3. De conclusie is dat de minister ten onrechte op die grond de verblijfsvergunning voor onbepaalde tijd asiel heeft ingetrokken. De vraag of eiser een gevaar vormt voor de samenleving, het tweede onderdeel van lid 4 sub b van artikel 14 van de Kwalificatierichtlijn en artikel 3.105d van het Vb, kan verder onbeantwoord blijven.
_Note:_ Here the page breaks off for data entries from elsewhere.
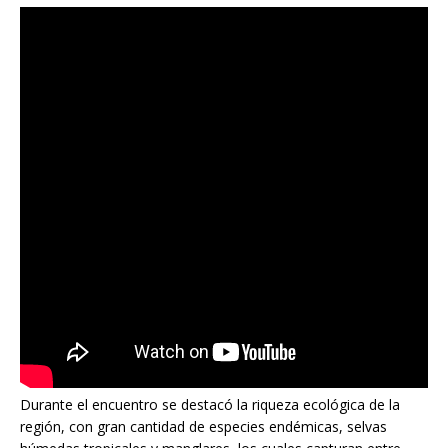
Durante el encuentro se destacó la riqueza ecológica de la
región, con gran cantidad de especies endémicas, selvas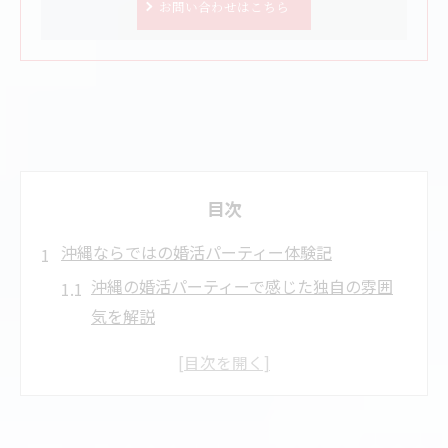
お問い合わせはこちら
目次
沖縄ならではの婚活パーティー体験記
沖縄の婚活パーティーで感じた独自の雰囲
気を解説
参加者の声から見る婚活パーティーのリア
ルな特徴
婚活パーティー沖縄の人気ポイントと満足
度とは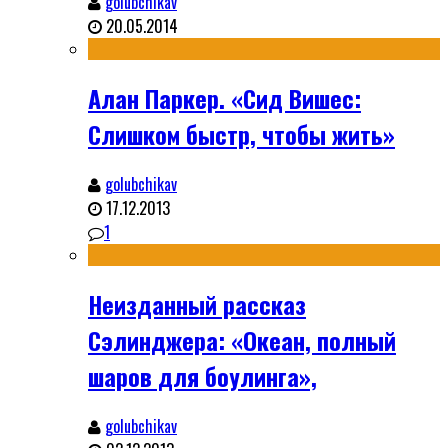
golubchikav
20.05.2014
Алан Паркер. «Сид Вишес:
Слишком быстр, чтобы жить»
golubchikav
17.12.2013
1
Неизданный рассказ
Сэлинджера: «Океан, полный
шаров для боулинга»,
golubchikav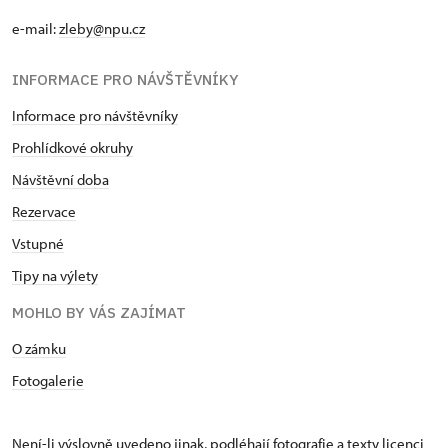
e-mail:
zleby@npu.cz
INFORMACE PRO NÁVŠTĚVNÍKY
Informace pro návštěvníky
Prohlídkové okruhy
Návštěvní doba
Rezervace
Vstupné
Tipy na výlety
MOHLO BY VÁS ZAJÍMAT
O zámku
Fotogalerie
Není-li výslovně uvedeno jinak, podléhají fotografie a texty
licenci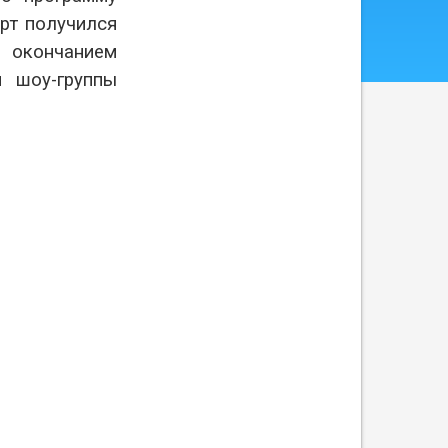
рт получился
 окончанием
и шоу-группы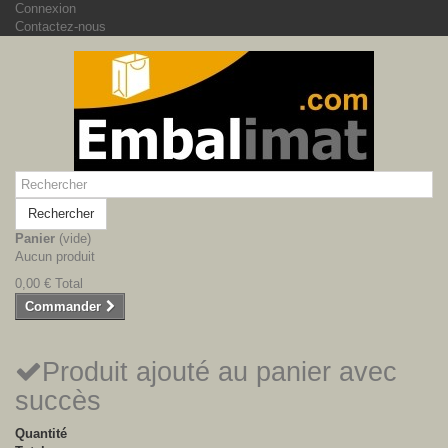
Connexion
Contactez-nous
Rechercher
Panier
(vide)
Aucun produit
0,00 €
Total
Commander
Produit ajouté au panier avec
succès
Quantité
Ook voor de beroepsgronden die eiser heeft aangevoerd met betrekking tot artikel 8 van het EVRM [13] en met betrekking tot artikel 20 VWEU [14] kunnen om die reden onbesproken blijven.
4. Omdat de minister niet heeft mogen overgaan tot het intrekken van de verblijfsvergunning, mocht de minister ook geen terugkeerbesluit of een inreisverbod opleggen. Ook op dat onderdeel kan het besluit in rechte geen standhouden.
5. Het beroep is gegrond en de rechtbank vernietigt het bestreden besluit. De rechtbank ziet geen aanleiding de rechtsgevolgen van het bestreden besluit in stand te laten of zelf in de zaak te voorzien omdat het gaat om de intrekking van een verblijfsvergunning.
6. De rechtbank veroordeelt de minister in de door eiser gemaakte proceskosten. Deze kosten stelt de rechtbank op grond van het Besluit proceskosten bestuursrecht voor de door een derde beroepsmatig verleende rechtsbijstand vast op € 1.750,- (1 punt voor het indienen van het beroepschrift en 1 punt voor het verschijnen ter zitting met een waarde per punt van € 875,- en een wegingsfactor 1).

Beslissing

De rechtbank:
- verklaart het beroep gegrond;
- vernietigt het bestreden besluit;
- veroordeelt de minister in de proceskosten van eiser tot een bedrag van € 1.750,-.
Deze uitspraak is gedaan door mr. J.H. Broek, voorzitter, en mr. H.B. van Gijn, en mr. E. de Rooij, leden, in aanwezigheid van L. Fernandez Ferreiro, griffier.
De uitspraak is uitgesproken in het openbaar en bekendgemaakt op:
Bent u het niet eens met deze uitspraak?
Als u het niet eens bent met deze uitspraak, kunt u een brief sturen naar de Afdeling bestuursrechtspraak van de Raad van State waarin u uitlegt waarom u het er niet mee eens bent. Dit heet een beroepschrift. U moet dit beroepschrift indienen binnen 4 weken na de dag waarop deze uitspraak is verzonden. U ziet deze datum hierboven.

Voetnoten

1.Voorheen de staatssecretaris van Justitie en Veiligheid. Zowel de minister als de staatssecretaris worden voor de leesbaarheid in deze uitspraak aangeduid als de minister.
2.Uitspraak van 29 juni 2021, ECLI:NL:RBNNE:2021:3398.
3.Vreemdelingenwet 2000.
4.Vreemdelingenbesluit 2000.
5.Richtlijn 2011/95 van het Europees Parlement en de Raad van 13 december 2011 inzake normen voor de erkenning van onderdanen van derde landen of staatlozen als personen die internationale bescherming genieten, voor een uniforme status voor vluchtelingen of voor personen die in aanmerking komen voor subsidiaire bescherming, en voor de inhoud van de verleende bescherming.
6.Hof van Justitie van de Europese Unie.
7.Het betreft het arrest XXX, ECLI:EU:C:2023:542 en het arrest M.A., ECLI:EU:C:2023:543.
9.Zie hiervoor 4.3 tot en met 4.6 van deze uitspraak.
10.Overwegingen 40 tot en met 45 van het arrest M.A..
11.Zie de uitspraak van 28 februari 2024, onder 7.1.2.
12.Te vinden op: www.om.nl/onderwerpen/beleidsregels/richtlijnen-voor-strafvordering.
13.Verdrag ter bescherming van de Rechten van de Mens en de fundamentele vrijheden.
14.Verdrag betreffende de werking van de Europese Unie.